Dataset excerpts: Begin
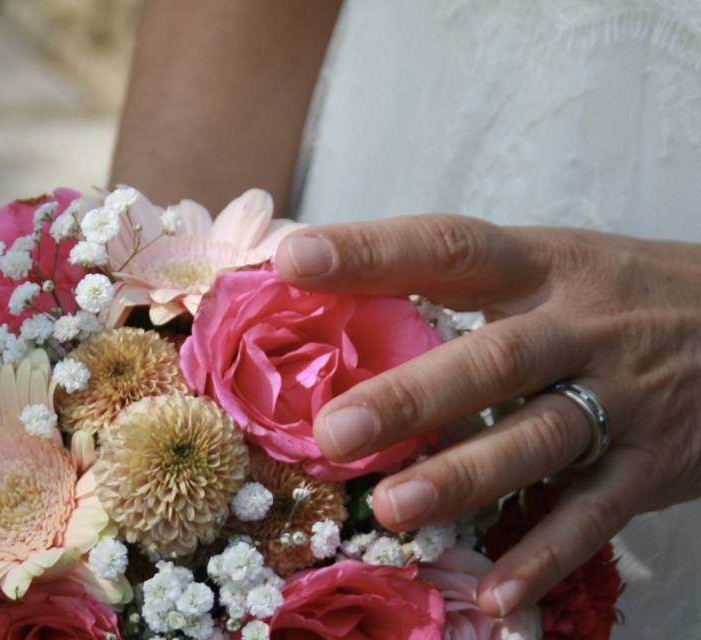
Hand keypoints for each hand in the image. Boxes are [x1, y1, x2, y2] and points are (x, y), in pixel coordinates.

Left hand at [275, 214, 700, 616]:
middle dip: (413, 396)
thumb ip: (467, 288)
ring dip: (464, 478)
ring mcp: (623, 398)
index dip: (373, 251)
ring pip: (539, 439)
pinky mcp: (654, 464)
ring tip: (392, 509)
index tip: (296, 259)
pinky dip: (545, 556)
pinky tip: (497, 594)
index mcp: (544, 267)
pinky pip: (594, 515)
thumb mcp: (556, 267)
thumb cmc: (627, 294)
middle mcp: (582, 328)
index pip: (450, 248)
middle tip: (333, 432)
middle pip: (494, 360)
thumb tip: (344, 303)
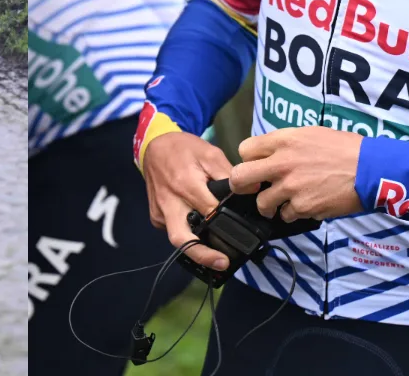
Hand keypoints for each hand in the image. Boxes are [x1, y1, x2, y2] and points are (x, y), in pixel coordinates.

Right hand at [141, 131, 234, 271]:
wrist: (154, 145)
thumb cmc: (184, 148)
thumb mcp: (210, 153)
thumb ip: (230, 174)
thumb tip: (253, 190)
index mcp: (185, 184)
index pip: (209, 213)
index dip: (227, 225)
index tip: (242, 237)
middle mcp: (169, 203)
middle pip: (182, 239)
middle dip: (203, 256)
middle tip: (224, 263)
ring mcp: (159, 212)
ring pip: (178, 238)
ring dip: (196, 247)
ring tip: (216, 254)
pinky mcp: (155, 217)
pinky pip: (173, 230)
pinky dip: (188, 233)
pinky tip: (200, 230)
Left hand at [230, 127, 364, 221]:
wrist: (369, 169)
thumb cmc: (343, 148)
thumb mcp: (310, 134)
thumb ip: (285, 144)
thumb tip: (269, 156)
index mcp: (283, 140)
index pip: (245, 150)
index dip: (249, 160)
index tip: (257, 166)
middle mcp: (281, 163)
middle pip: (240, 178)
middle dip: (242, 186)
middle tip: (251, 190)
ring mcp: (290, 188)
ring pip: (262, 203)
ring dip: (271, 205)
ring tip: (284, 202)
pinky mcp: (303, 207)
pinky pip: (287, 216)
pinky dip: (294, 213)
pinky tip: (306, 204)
Dataset excerpts: End
Report every line above that has the string "thumb" in it.

| Answer space |
thumb ip: (467, 288)
thumb mcp: (556, 267)
thumb cmc: (627, 294)
thumb tip: (344, 303)
thumb cmc: (184, 148)
thumb mcp: (210, 153)
thumb ip: (230, 174)
thumb tip: (253, 190)
thumb cmc: (343, 148)
thumb mcp: (310, 134)
thumb ip: (285, 144)
thumb tip: (269, 156)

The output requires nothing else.